Exercise aim
Can you transcribe each of the records below word for word, leaving the pictures out of your answer?

(Saved entries)

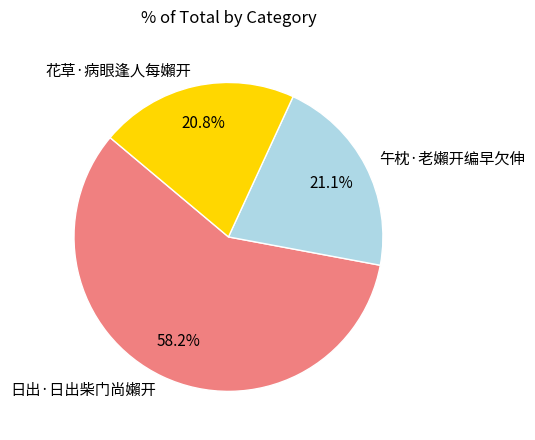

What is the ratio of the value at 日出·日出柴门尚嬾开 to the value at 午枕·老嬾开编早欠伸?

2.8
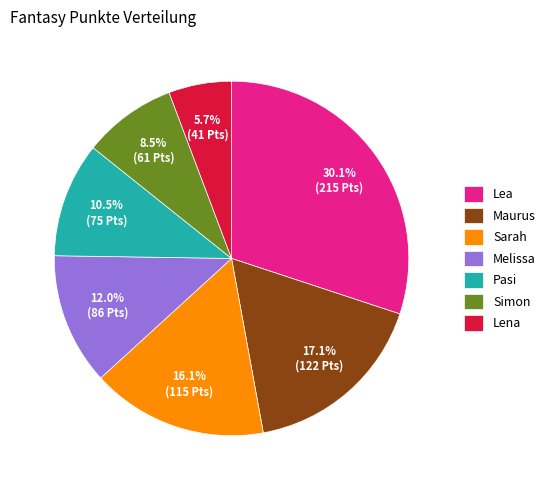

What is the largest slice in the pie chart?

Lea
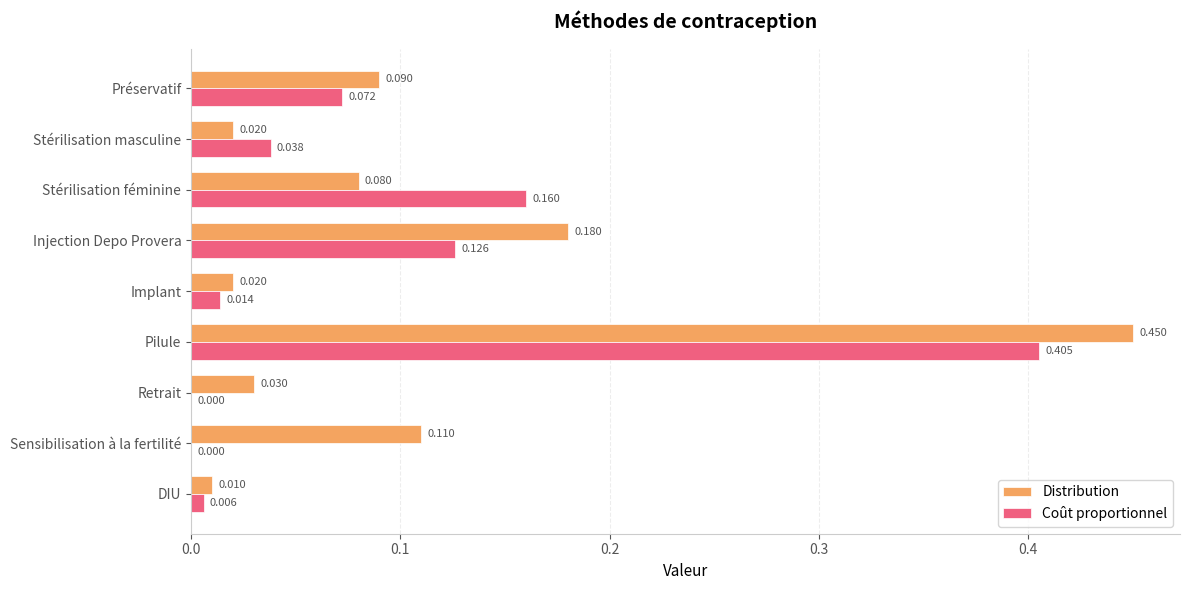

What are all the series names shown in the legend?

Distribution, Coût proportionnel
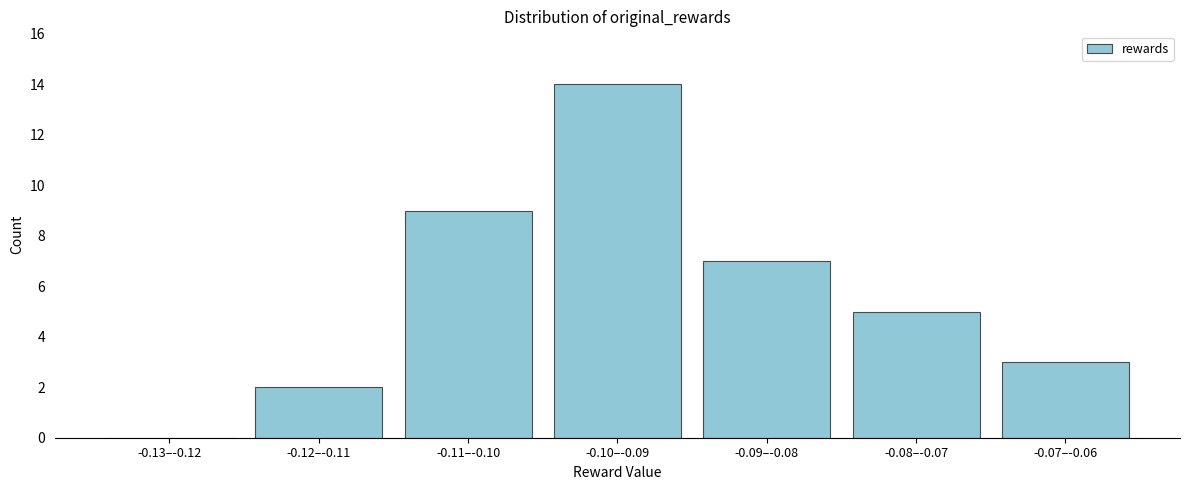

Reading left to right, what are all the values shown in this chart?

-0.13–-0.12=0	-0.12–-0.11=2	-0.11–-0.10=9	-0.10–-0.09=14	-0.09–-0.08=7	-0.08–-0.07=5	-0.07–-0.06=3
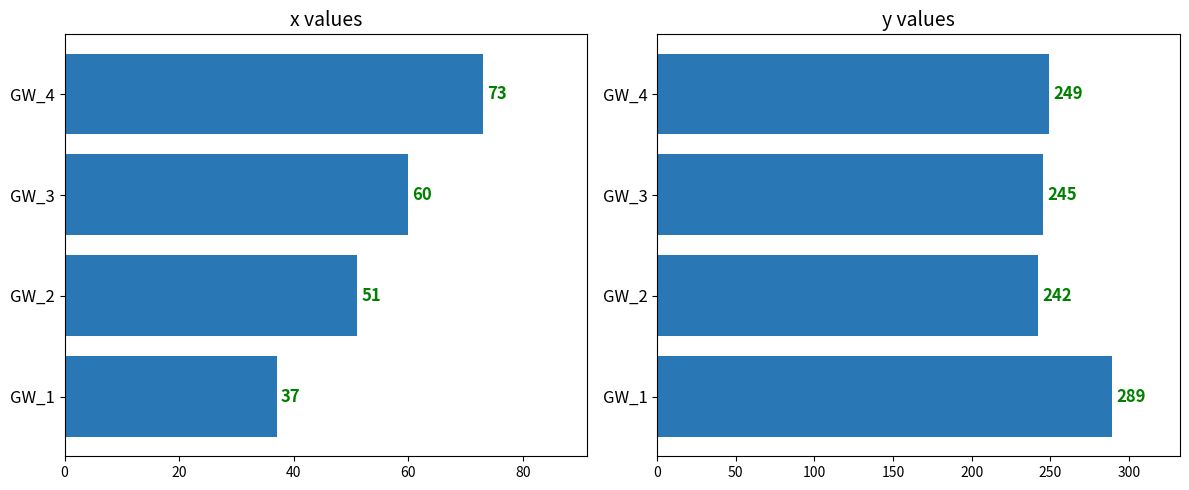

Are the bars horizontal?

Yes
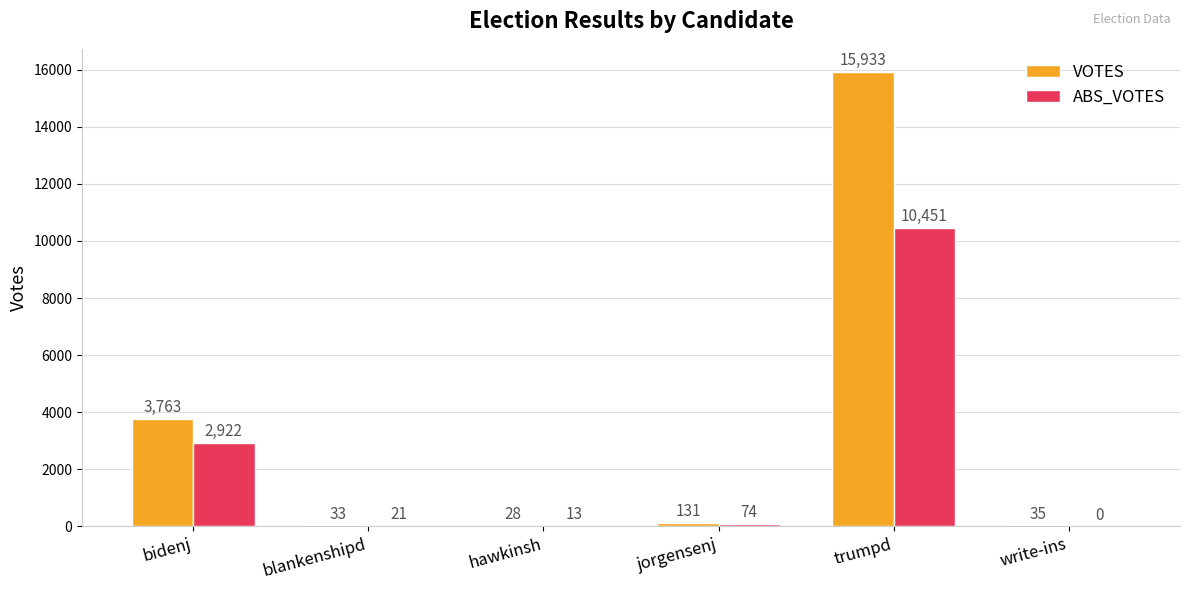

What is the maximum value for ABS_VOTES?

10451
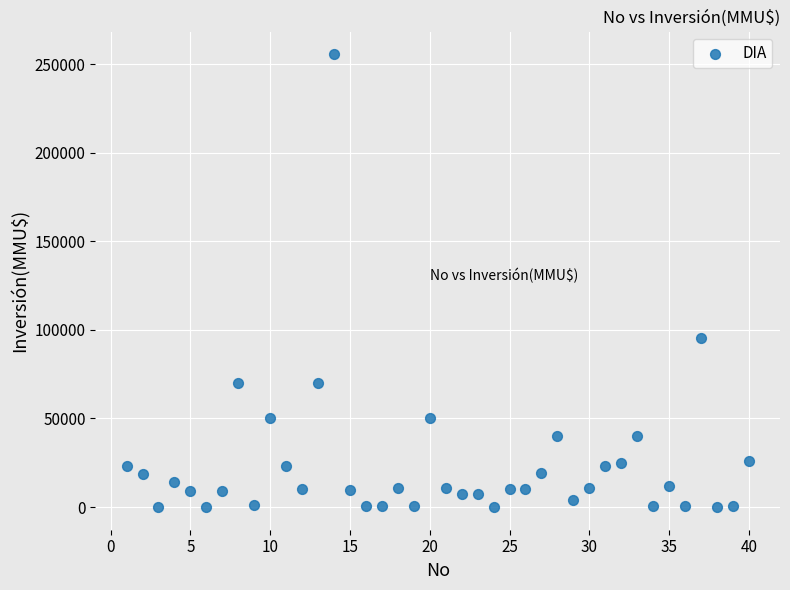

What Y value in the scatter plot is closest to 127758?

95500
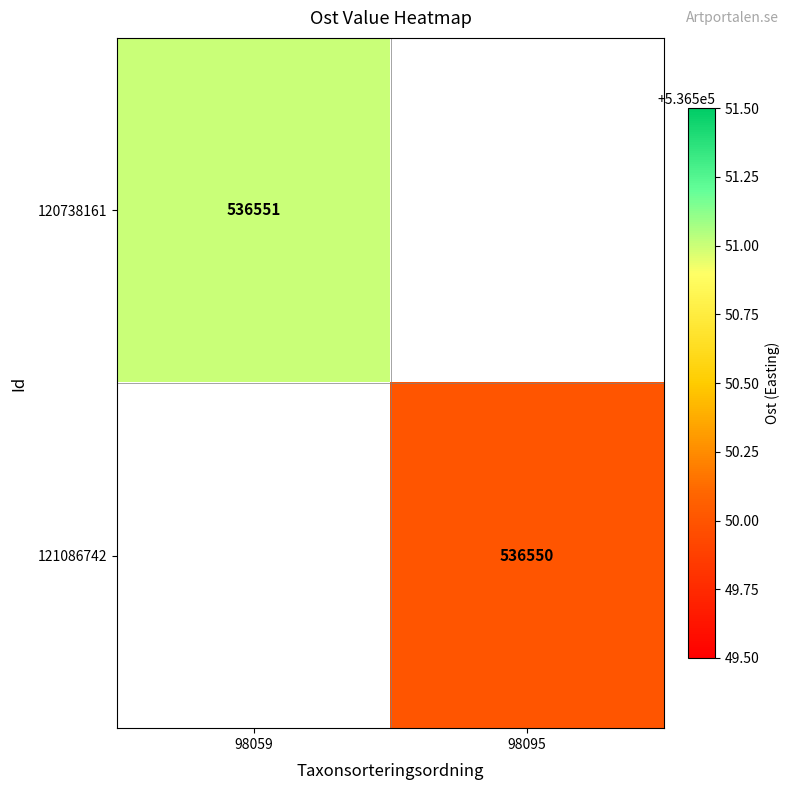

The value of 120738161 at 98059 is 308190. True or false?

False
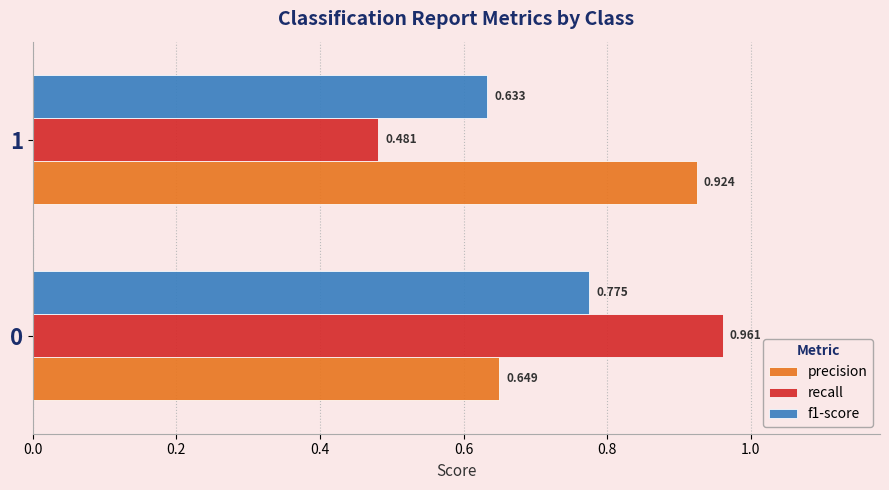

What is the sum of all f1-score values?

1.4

Solved problem
What is the ratio of the value at 日出·日出柴门尚嬾开 to the value at 午枕·老嬾开编早欠伸?

2.8

What is the largest slice in the pie chart?

Lea

What are all the series names shown in the legend?

Distribution, Coût proportionnel

Reading left to right, what are all the values shown in this chart?

-0.13–-0.12=0	-0.12–-0.11=2	-0.11–-0.10=9	-0.10–-0.09=14	-0.09–-0.08=7	-0.08–-0.07=5	-0.07–-0.06=3

Are the bars horizontal?

Yes

What is the maximum value for ABS_VOTES?

10451

What Y value in the scatter plot is closest to 127758?

95500

The value of 120738161 at 98059 is 308190. True or false?

False

What is the sum of all f1-score values?

1.4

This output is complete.